[Opening SOURCE EXTRACT section]

Most dairy farms sell the male calves born by their cows, usually for veal production, or breeding depending on quality of the bull calf, rather than raising non-milk-producing stock.[citation needed] Many dairy farms also grow their own feed, typically including corn, alfalfa, and hay. This is fed directly to the cows, or is stored as silage for use during the winter season. Additional dietary supplements are often added to the feed to increase quality milk production.



Woman hand milking a cow

Dairy farming has been part of agriculture for thousands of years. Historically it has been one part of small, diverse farms. In the last century or so larger farms doing only dairy production have emerged. Large scale dairy farming is only viable where either a large amount of milk is required for production of more durable dairy products such as cheese, or there is a substantial market of people with cash to buy milk, but no cows of their own.


Hand milking

Centralized dairy farming as we understand it primarily developed around villages and cities, where residents were unable to have cows of their own due to a lack of grazing land. Near the town, farmers could make some extra money on the side by having additional animals and selling the milk in town. The dairy farmers would fill barrels with milk in the morning and bring it to market on a wagon. Until the late 1800s, the milking of the cow was done by hand. In the United States, several large dairy operations existed in some northeastern states and in the west, that involved as many as several hundred cows, but an individual milker could not be expected to milk more than a dozen cows a day. Smaller operations predominated.

[Closing SOURCE EXTRACT section]

TASK INSTRUCTIONS:
(1) List the feed crops that the dairy farming passage says many dairy farms grow themselves.
(2) According to the dairy farming passage, how many cows a day could an individual milker be expected to milk?
(3) Write a continuation of the dairy farming passage, picking up after its final sentence.

[Opening SUPPLIED INFORMATION section]

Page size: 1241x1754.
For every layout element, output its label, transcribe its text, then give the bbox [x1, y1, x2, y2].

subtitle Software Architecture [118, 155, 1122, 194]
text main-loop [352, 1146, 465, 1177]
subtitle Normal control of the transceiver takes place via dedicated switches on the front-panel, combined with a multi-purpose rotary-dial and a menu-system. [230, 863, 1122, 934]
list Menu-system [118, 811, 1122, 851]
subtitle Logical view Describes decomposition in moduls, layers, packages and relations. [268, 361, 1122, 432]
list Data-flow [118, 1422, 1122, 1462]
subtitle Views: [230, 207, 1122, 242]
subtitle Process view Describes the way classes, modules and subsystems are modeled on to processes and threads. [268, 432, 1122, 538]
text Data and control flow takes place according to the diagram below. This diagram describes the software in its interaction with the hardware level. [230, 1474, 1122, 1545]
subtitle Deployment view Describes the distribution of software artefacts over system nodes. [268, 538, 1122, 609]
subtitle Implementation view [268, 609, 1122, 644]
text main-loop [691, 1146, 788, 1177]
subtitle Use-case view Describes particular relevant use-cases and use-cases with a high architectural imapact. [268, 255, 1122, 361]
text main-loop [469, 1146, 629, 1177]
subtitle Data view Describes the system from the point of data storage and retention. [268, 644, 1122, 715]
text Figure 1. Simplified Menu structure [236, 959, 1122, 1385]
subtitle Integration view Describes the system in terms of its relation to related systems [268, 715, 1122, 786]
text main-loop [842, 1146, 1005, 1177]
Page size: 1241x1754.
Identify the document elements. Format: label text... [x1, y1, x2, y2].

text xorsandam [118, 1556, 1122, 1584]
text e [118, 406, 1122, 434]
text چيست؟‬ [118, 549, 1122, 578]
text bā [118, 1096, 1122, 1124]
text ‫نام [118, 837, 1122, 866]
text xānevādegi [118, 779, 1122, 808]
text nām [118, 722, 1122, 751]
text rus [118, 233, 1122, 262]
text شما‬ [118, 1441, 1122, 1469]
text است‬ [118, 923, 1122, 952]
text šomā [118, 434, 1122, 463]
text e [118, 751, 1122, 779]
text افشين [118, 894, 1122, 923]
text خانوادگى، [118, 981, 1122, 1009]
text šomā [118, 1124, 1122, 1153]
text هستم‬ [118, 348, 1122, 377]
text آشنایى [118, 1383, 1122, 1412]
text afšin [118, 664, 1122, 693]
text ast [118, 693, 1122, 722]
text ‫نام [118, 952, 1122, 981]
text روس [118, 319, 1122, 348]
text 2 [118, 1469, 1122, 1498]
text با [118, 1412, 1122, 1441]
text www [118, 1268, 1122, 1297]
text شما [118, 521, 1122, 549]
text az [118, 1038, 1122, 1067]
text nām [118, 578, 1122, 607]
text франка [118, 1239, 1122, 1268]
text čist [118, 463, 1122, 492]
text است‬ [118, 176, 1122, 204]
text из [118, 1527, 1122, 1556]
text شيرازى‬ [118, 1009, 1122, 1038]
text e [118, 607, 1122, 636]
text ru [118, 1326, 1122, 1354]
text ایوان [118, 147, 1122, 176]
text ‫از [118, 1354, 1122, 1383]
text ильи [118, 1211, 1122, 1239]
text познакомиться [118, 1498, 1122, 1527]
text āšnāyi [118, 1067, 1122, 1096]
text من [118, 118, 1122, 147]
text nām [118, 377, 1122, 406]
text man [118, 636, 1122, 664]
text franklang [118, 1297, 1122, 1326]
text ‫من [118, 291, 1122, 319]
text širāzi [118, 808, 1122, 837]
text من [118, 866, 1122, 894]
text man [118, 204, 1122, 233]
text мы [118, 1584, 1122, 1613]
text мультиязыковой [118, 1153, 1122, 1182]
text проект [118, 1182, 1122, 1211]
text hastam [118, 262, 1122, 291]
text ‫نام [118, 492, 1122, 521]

[Closing SUPPLIED INFORMATION section]

PER-TASK ANSWERS:
(1) corn, alfalfa, hay

(2) No more than a dozen cows a day.

(3)
Milking took place indoors in a barn with the cattle tied by the neck with ropes or held in place by stanchions. Feeding could occur simultaneously with milking in the barn, although most dairy cattle were pastured during the day between milkings. Such examples of this method of dairy farming are difficult to locate, but some are preserved as a historic site for a glimpse into the days gone by. One such instance that is open for this is at Point Reyes National Seashore.[1]

Vacuum bucket milking

Demonstration of a new Soviet milker device. East Germany, 1952

The first milking machines were an extension of the traditional milking pail. The early milker device fit on top of a regular milk pail and sat on the floor under the cow. Following each cow being milked, the bucket would be dumped into a holding tank. This developed into the Surge hanging milker. Prior to milking a cow, a large wide leather strap called a surcingle was put around the cow, across the cow's lower back. The milker device and collection tank hung underneath the cow from the strap. This innovation allowed the cow to move around naturally during the milking process rather than having to stand perfectly still over a bucket on the floor.

With the availability of electric power and suction milking machines, the production levels that were possible in stanchion barns increased but the scale of the operations continued to be limited by the labor intensive nature of the milking process. Attaching and removing milking machines involved repeated heavy lifting of the machinery and its contents several times per cow and the pouring of the milk into milk cans. As a result, it was rare to find single-farmer operations of more than 50 head of cattle.

Step-Saver milk transport

As herd size began to increase, the bucket milker system became laborious. A vacuum milk-transport system known as the Step-Saver was developed to transport milk to the storage tank. The system used a long vacuum hose coiled around a receiver cart, and connected to a vacuum-breaker device in the milkhouse, allowing farmers to milk many cows without the necessity of walking increasingly longer distances carrying heavy buckets of milk.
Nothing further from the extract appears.